Going forward, the hope is that the incoming regime will have learned its lessons and now understands what it means to be discredited, kept off air, be targeted with malicious cases, and prevented from organizing and expressing themselves through ‘legal’ manipulations and extra-legal means—whether online or offline. The expectation of civil society is that the new government will not only put an end to all such policies and practices, but they must ensure illegal detentions of critics do not remain the norm. To do so, the new coalition must withdraw all politically motivated cases under PECA and other laws, take down the social media rules created under PECA, put in the legislative work to undo laws such as PECA, refrain from using media and telecommunications regulators in a partisan manner, and be open to feedback and criticism. That means hearing out the same civil-society groups and media outlets that the prime minister congratulated on what they require to really end Pakistan’s culture of censorship and self-censorship.
—Farieha Aziz, is a non-resident senior fellow at the Atlantic Council’s South Asia Center.

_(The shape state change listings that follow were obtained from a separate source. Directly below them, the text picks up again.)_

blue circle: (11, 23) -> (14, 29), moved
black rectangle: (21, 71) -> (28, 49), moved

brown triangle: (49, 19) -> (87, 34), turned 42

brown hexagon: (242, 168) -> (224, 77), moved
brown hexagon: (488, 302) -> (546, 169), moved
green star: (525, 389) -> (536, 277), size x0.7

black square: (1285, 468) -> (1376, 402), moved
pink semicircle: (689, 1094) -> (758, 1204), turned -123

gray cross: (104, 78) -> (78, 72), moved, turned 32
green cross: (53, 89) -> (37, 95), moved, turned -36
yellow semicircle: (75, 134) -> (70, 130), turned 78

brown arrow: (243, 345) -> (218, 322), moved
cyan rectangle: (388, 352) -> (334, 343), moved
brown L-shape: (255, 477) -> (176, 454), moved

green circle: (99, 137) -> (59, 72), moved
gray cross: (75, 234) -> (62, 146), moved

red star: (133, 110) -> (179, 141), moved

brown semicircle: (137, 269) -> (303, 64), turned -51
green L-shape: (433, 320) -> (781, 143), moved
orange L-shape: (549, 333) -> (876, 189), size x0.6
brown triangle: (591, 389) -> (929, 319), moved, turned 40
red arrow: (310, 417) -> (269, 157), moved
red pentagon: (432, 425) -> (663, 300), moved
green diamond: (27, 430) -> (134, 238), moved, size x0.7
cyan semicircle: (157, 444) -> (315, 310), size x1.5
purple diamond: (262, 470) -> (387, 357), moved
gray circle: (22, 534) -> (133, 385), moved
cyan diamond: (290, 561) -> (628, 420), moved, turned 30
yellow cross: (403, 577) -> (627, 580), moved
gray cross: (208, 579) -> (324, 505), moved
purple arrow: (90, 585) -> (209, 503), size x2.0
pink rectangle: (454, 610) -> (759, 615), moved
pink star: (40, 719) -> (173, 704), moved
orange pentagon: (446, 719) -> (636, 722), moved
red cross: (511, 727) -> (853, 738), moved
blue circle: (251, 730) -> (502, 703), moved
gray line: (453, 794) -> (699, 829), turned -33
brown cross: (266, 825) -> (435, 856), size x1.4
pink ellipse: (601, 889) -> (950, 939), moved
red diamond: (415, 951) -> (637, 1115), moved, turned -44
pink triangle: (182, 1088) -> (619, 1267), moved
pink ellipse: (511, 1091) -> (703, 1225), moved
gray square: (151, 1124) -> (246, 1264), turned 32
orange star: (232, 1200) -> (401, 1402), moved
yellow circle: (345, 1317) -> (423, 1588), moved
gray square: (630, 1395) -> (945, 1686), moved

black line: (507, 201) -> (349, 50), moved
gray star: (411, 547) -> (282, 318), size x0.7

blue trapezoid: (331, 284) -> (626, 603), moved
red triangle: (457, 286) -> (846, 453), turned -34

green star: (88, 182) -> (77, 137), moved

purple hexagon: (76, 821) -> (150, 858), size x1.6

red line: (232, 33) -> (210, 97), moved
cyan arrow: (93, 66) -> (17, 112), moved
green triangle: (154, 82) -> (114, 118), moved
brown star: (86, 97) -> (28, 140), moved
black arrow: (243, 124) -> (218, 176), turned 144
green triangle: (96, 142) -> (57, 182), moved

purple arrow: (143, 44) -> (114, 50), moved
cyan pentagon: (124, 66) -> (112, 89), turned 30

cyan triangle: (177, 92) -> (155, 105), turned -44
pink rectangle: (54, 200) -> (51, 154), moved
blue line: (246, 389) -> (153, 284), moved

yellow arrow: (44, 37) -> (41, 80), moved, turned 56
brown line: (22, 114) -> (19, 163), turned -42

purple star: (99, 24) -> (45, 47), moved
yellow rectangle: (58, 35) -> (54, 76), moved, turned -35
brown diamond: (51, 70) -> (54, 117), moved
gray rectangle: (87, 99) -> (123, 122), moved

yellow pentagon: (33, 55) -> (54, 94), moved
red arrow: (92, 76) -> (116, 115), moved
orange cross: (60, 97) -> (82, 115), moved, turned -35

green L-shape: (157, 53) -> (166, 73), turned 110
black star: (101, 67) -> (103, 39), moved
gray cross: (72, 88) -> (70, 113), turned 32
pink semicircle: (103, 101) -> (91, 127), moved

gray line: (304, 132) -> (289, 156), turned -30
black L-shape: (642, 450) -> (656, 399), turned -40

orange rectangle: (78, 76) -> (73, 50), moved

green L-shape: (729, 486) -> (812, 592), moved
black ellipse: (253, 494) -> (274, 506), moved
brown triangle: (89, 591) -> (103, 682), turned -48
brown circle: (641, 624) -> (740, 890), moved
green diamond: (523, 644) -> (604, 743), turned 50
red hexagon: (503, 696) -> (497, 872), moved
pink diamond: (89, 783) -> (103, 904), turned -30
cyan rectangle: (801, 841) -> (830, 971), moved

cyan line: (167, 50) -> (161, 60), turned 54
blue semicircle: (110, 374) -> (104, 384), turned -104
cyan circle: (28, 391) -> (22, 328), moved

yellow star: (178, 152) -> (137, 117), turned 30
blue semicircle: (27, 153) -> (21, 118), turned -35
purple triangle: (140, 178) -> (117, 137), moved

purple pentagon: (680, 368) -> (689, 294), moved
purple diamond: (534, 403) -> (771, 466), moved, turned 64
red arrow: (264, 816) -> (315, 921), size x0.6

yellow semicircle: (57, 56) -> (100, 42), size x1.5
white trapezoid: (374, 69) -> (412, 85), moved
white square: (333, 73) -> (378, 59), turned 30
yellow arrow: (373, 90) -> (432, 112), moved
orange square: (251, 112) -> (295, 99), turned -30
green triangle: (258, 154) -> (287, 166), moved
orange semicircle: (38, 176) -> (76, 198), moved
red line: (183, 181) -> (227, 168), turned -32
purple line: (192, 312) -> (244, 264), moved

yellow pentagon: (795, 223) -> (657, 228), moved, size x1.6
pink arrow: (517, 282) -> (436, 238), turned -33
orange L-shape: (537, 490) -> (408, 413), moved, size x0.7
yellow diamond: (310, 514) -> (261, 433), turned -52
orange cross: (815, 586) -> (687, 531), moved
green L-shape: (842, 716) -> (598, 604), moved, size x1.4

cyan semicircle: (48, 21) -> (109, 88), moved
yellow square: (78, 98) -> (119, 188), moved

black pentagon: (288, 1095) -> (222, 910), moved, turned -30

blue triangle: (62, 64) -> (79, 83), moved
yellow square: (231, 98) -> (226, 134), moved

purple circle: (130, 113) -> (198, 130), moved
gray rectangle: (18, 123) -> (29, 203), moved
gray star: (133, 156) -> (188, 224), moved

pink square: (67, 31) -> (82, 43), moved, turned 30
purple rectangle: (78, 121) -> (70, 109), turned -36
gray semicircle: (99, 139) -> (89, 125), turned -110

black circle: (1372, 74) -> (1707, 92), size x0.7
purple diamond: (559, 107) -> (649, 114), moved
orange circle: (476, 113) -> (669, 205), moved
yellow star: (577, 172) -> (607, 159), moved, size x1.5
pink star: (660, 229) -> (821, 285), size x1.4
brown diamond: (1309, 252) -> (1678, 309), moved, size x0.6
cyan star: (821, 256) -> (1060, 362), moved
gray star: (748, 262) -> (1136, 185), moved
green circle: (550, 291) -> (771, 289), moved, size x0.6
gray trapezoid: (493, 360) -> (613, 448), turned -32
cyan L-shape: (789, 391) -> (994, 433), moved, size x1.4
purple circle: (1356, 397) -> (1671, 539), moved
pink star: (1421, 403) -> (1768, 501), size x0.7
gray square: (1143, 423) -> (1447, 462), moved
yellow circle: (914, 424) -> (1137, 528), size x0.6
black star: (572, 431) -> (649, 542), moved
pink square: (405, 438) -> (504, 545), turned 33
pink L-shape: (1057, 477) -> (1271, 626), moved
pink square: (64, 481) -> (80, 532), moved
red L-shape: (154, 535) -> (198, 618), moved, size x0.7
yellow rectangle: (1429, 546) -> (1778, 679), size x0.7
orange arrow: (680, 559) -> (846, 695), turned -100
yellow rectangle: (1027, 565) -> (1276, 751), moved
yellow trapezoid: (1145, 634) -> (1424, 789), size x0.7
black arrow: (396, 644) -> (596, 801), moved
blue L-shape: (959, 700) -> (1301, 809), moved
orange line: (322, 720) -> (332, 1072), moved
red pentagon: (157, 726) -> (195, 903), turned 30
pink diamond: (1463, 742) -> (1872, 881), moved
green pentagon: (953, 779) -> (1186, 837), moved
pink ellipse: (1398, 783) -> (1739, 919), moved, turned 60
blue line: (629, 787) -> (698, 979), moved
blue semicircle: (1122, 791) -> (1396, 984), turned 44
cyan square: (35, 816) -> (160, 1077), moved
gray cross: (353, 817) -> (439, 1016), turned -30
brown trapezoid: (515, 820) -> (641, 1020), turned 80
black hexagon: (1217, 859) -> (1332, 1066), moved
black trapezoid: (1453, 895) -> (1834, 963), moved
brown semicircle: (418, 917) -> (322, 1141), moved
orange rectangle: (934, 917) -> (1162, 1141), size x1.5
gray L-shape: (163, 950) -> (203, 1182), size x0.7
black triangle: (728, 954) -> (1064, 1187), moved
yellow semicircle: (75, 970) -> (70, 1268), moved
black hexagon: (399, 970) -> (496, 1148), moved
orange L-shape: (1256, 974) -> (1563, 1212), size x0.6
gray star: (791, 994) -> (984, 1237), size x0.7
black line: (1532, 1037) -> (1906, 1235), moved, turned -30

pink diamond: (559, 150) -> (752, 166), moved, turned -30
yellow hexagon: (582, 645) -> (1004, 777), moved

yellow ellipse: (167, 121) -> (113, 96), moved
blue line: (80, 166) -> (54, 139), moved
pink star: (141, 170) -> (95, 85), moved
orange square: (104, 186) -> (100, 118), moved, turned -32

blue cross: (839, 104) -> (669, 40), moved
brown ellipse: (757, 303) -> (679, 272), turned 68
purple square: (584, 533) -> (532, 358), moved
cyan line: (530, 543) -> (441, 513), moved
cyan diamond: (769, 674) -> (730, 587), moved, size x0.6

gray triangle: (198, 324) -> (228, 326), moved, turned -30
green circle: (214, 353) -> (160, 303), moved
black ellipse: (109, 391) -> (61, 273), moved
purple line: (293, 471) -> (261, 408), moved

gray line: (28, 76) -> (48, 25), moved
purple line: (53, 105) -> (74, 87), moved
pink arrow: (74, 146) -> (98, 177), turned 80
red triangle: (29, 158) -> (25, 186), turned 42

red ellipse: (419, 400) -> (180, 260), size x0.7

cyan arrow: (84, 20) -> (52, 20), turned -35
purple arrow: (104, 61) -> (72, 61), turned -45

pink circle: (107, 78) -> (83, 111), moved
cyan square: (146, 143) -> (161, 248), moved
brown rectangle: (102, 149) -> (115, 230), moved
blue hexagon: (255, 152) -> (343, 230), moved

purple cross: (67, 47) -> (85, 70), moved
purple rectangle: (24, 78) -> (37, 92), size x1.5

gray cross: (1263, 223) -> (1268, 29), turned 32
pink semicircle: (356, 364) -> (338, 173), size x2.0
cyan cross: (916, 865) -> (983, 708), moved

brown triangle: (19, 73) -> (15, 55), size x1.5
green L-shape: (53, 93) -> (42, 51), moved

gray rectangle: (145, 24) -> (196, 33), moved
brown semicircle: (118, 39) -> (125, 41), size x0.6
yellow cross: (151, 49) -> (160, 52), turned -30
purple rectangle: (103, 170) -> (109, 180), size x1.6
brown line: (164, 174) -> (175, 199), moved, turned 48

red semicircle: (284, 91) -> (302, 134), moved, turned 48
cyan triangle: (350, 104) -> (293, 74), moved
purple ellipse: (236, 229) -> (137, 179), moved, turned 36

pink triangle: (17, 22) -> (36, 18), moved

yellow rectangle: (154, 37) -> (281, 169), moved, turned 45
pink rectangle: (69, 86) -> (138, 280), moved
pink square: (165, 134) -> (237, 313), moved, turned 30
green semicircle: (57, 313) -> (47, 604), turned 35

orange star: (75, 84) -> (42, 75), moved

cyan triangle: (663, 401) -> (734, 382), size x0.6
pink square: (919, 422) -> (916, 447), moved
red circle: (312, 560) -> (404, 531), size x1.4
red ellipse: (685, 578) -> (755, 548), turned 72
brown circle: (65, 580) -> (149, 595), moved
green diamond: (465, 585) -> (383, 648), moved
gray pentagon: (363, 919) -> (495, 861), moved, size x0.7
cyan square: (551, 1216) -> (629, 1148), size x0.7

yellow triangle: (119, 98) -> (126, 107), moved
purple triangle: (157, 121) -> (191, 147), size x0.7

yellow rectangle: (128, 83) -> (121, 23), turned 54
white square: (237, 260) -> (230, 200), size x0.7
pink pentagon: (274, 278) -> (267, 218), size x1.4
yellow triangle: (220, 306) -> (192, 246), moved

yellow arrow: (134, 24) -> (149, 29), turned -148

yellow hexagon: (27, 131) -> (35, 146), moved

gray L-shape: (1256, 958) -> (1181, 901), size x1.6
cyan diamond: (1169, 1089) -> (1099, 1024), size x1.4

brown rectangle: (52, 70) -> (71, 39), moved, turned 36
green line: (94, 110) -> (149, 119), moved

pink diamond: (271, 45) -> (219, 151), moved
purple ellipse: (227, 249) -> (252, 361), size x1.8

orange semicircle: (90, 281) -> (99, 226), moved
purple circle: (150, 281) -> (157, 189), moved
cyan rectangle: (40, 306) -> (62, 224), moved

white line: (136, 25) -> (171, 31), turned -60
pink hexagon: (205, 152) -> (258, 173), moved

A brewing economic crisis requires a steady hand
A commodity supercycle of rising prices that refuses to take a breather, a global transition toward hawkish monetary policy, and the vulnerability of Pakistan’s economy to food and energy prices are going to add a layer of complexity in a volatile political environment. If the populist economic decisions taken by the outgoing government are not reversed, they are going to have an adverse impact on fiscal and external deficits, which would constrain the new government’s capacity to drive meaningful change.
The first order of business ought to include a phase-out of energy subsidies and ensuring the availability of food staples at affordable prices, which is as much of a supply-chain issue as it is a pricing issue. A phase-out of energy subsidies would lead to a spurt in inflation, followed by second-round effects as goods and wages are repriced. How soft or hard the landing will be depends on whether monetary policy is more proactive or reactive. A resumption of Pakistan’s International Monetary Fund program and securing external funds from key partners would be critical to avoid an external funding crisis, given the excessive reliance of the economy on imported food and energy. On the economic front, the next two quarters will be challenging, and navigating them without any populist uprising backed by the opposition can be deemed a short-term success.
—Ammar Habib Khan is a non-resident senior fellow at the South Asia Center.